--- DATASET ENTRIES ---

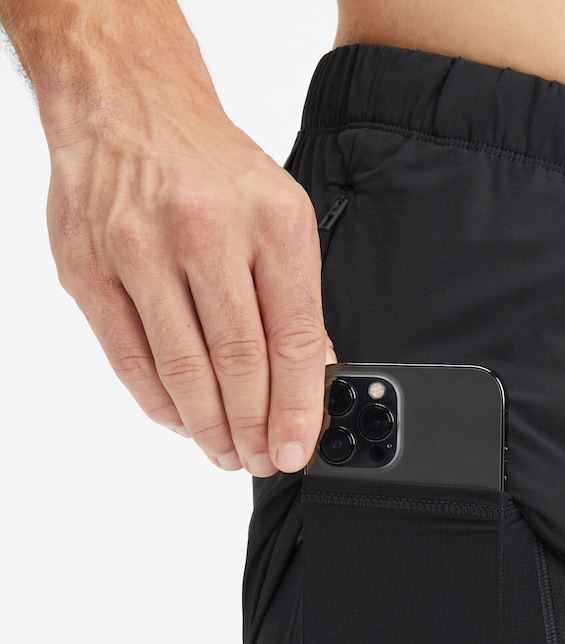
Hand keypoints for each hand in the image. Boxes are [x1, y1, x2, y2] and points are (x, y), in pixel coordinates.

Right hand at [47, 105, 334, 475]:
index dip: (297, 408)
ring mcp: (140, 248)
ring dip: (208, 427)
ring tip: (224, 451)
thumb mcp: (279, 215)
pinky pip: (130, 359)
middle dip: (253, 427)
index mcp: (270, 220)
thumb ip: (296, 298)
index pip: (292, 338)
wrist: (125, 101)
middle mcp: (206, 230)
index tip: (296, 448)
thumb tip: (314, 377)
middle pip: (238, 362)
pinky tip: (181, 420)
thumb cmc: (209, 167)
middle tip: (259, 459)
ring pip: (183, 369)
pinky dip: (160, 402)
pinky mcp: (89, 267)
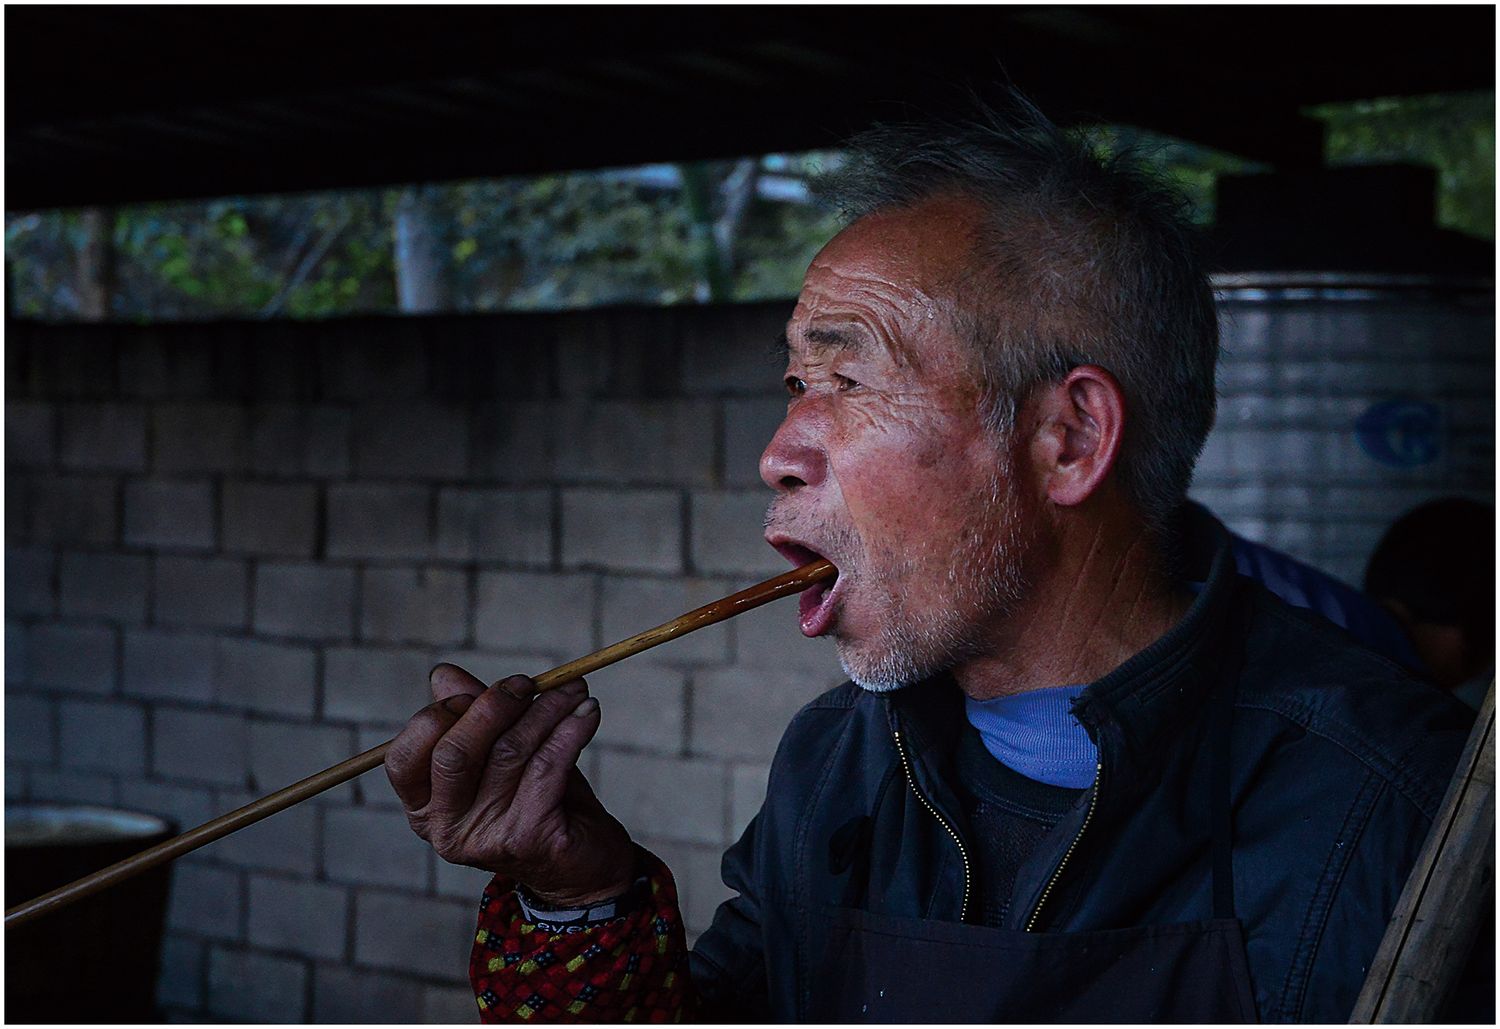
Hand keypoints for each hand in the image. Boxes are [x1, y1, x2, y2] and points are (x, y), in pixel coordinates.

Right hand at [385, 663, 634, 906]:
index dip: (439, 715)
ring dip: (547, 710)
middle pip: (454, 753)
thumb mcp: (498, 753)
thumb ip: (470, 716)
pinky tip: (588, 712)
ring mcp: (483, 837)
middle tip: (530, 682)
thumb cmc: (536, 799)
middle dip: (494, 706)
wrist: (584, 861)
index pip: (405, 757)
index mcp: (424, 806)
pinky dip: (571, 731)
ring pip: (509, 753)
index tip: (479, 692)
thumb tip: (442, 674)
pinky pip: (547, 766)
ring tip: (574, 690)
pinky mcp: (527, 837)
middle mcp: (444, 827)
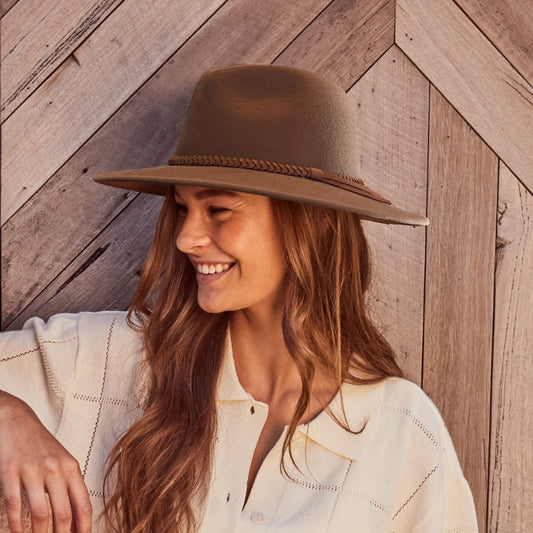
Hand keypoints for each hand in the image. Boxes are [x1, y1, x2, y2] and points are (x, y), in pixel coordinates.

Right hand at [0, 391, 91, 532]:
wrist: (17, 421)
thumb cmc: (41, 445)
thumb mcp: (62, 461)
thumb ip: (69, 486)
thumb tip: (77, 517)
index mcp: (71, 467)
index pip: (83, 504)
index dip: (84, 528)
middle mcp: (55, 469)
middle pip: (64, 513)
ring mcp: (33, 471)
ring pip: (41, 514)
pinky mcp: (11, 472)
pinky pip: (15, 506)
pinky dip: (15, 526)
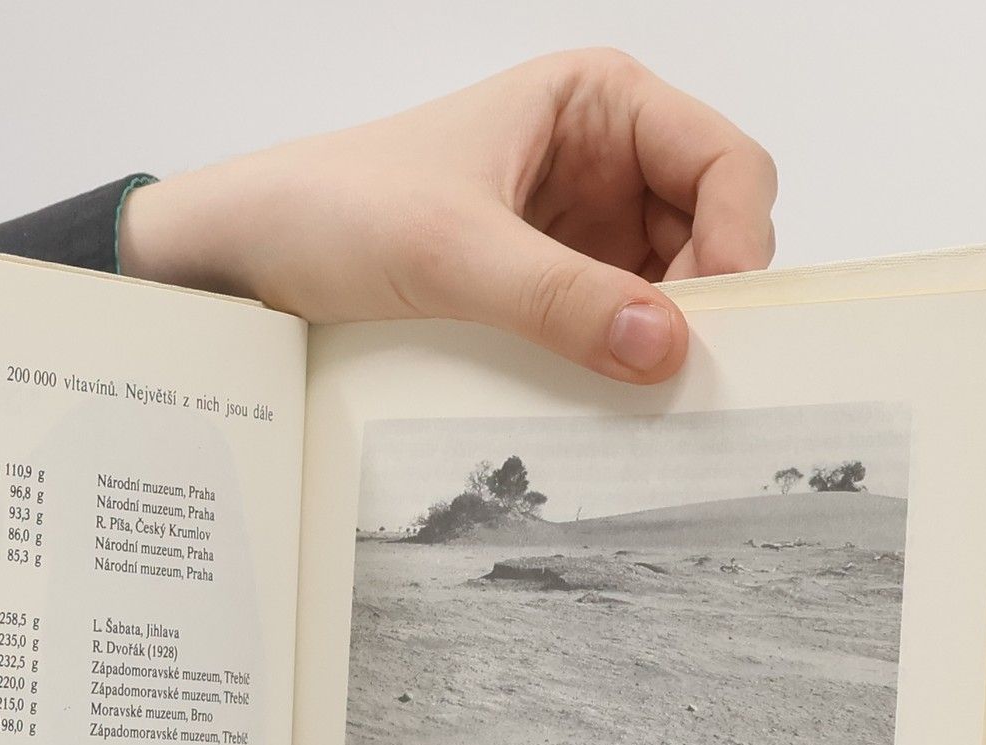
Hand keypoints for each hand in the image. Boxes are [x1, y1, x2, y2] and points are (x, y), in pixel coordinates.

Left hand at [118, 49, 776, 385]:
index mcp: (597, 103)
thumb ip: (561, 298)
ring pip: (671, 291)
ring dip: (665, 344)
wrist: (248, 255)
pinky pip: (614, 329)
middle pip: (712, 234)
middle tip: (681, 379)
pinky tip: (604, 402)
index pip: (726, 164)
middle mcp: (602, 160)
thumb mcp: (452, 252)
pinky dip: (620, 365)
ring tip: (640, 400)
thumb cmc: (334, 210)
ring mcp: (579, 230)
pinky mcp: (547, 290)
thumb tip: (668, 346)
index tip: (712, 324)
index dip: (737, 243)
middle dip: (708, 304)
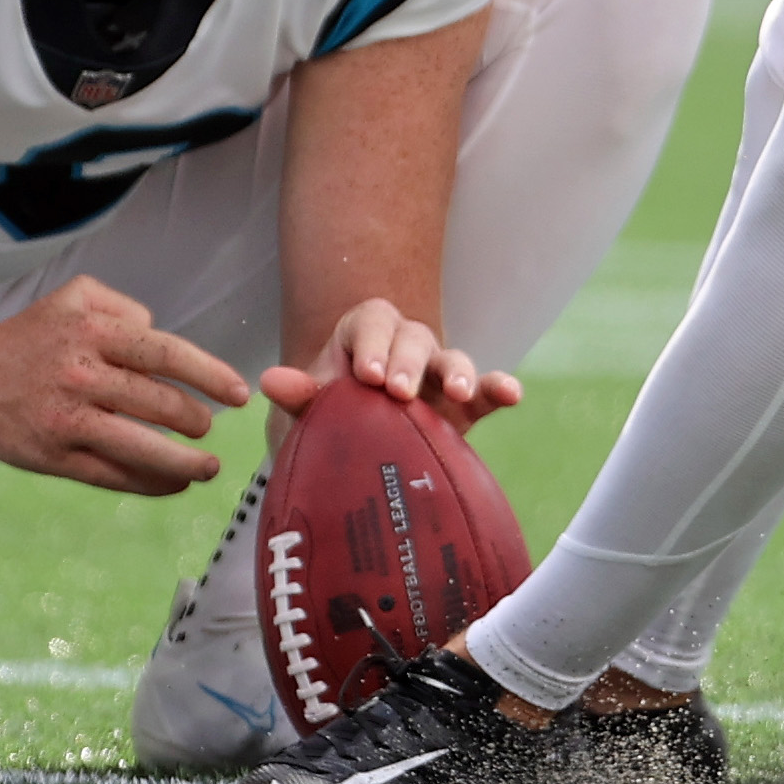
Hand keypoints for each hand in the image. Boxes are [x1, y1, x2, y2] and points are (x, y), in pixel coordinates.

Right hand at [0, 274, 251, 495]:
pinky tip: (174, 485)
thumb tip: (160, 336)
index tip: (238, 393)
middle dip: (197, 421)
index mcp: (91, 333)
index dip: (210, 375)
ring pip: (141, 448)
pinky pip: (113, 477)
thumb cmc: (29, 335)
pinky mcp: (54, 458)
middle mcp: (82, 376)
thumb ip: (124, 309)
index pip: (166, 354)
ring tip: (207, 467)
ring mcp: (68, 421)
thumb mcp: (73, 298)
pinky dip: (150, 484)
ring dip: (184, 463)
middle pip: (160, 404)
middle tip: (210, 426)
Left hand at [262, 296, 519, 433]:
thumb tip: (270, 381)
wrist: (346, 460)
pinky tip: (512, 395)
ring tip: (459, 394)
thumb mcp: (306, 412)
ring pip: (451, 360)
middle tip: (398, 392)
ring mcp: (434, 378)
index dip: (372, 343)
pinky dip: (498, 388)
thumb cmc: (324, 424)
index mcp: (361, 338)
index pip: (370, 323)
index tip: (366, 375)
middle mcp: (402, 349)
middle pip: (412, 338)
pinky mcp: (462, 410)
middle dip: (407, 361)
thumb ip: (296, 395)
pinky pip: (485, 392)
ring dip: (457, 372)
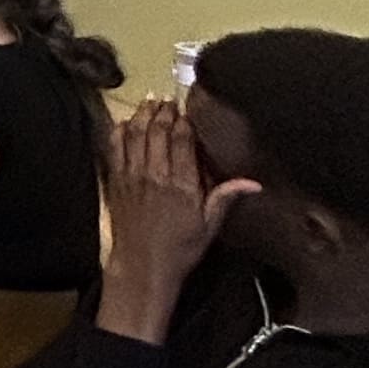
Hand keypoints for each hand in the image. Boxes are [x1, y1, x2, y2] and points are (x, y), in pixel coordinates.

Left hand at [98, 96, 255, 339]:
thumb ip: (226, 198)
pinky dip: (119, 132)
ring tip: (149, 102)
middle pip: (156, 131)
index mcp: (182, 185)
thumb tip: (253, 182)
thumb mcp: (209, 226)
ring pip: (134, 135)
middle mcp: (155, 175)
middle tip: (168, 100)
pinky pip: (114, 149)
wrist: (142, 267)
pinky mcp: (115, 182)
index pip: (181, 141)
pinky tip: (125, 122)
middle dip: (162, 112)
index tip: (187, 111)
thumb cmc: (180, 249)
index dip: (183, 121)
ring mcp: (132, 177)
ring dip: (141, 115)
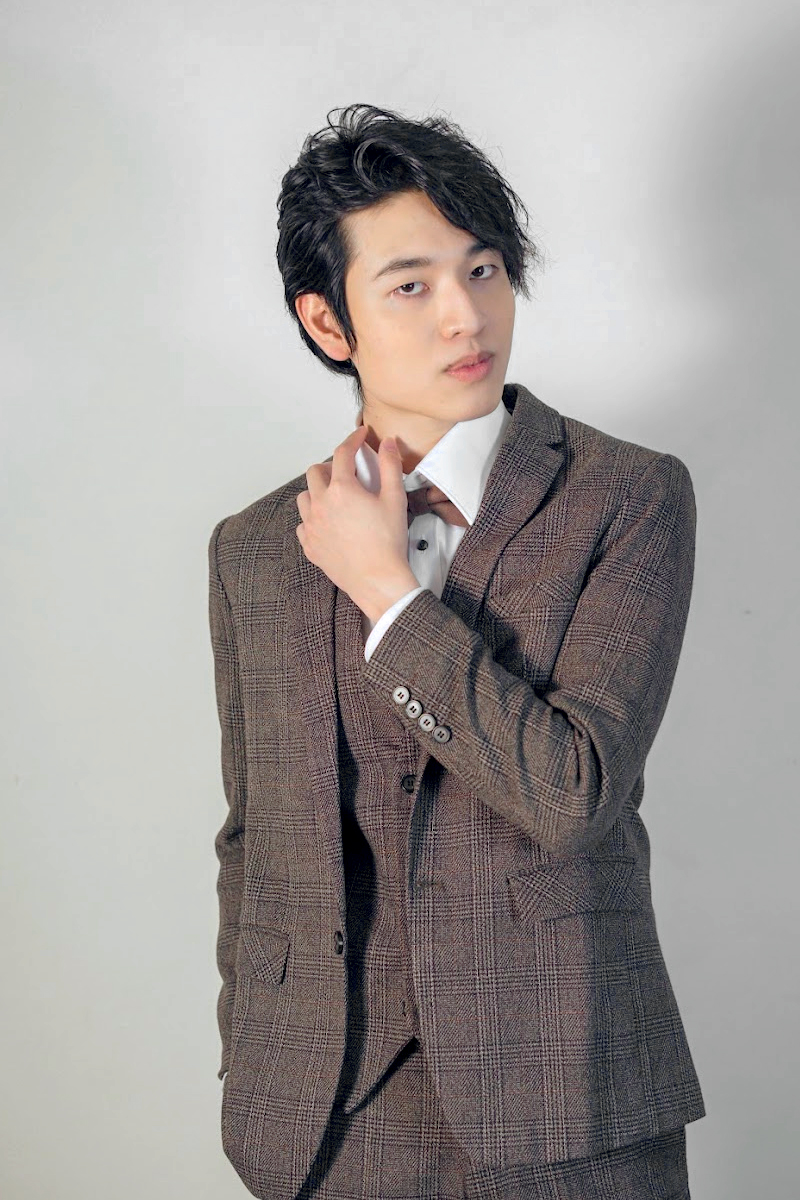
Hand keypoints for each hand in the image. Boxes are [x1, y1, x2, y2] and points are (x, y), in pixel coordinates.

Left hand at [295, 426, 419, 622]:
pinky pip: (303, 524)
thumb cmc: (388, 542)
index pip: (342, 453)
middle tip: (348, 472)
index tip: (360, 436)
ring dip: (317, 491)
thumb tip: (389, 443)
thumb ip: (390, 466)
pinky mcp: (310, 545)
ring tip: (335, 497)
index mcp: (342, 489)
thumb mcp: (395, 498)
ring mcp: (312, 526)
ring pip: (304, 497)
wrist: (377, 580)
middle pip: (315, 472)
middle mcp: (321, 504)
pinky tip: (328, 522)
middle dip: (331, 466)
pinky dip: (312, 518)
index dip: (353, 439)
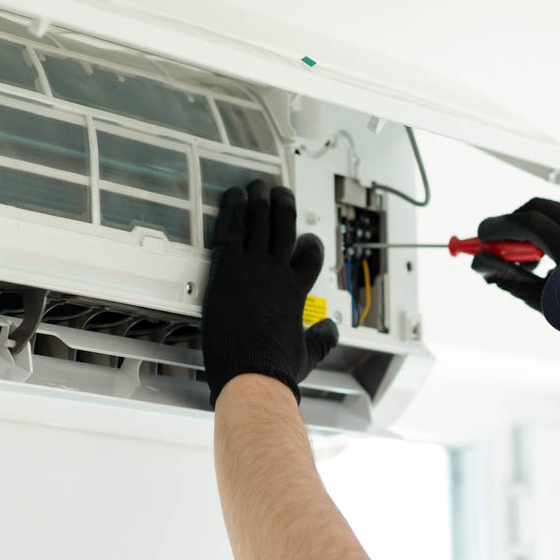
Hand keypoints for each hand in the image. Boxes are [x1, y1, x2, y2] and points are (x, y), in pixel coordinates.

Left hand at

---

# PROBLEM TO SOLVE
Needed here is only the span from the line with "index pip: (342, 453)" through the last line of the entries, copied exactly with both ends and without pictures.

# TASK RESPONSE
index pip: (342, 453)
middle tip: (348, 472)
index tip: (360, 436)
ring dip: (317, 491)
thumb tip: (389, 443)
thumb ip: (390, 466)
pinky mcp: (310, 545)
ring tip: (335, 497)
index mcp: (342, 489)
thumb mcp: (395, 498)
ring mcp: (312, 526)
ring pip: (304, 497)
wrist: (377, 580)
middle pip: (315, 472)
middle mcp: (321, 504)
pinky tip: (328, 522)
middle dip: (331, 466)
pinky dip: (312, 518)
index dip: (353, 439)
Hand keypoints for each hand in the image. Boxes are [x1, y1, x2, y2] and points are (x, y), in pixel coordinates.

Left hand at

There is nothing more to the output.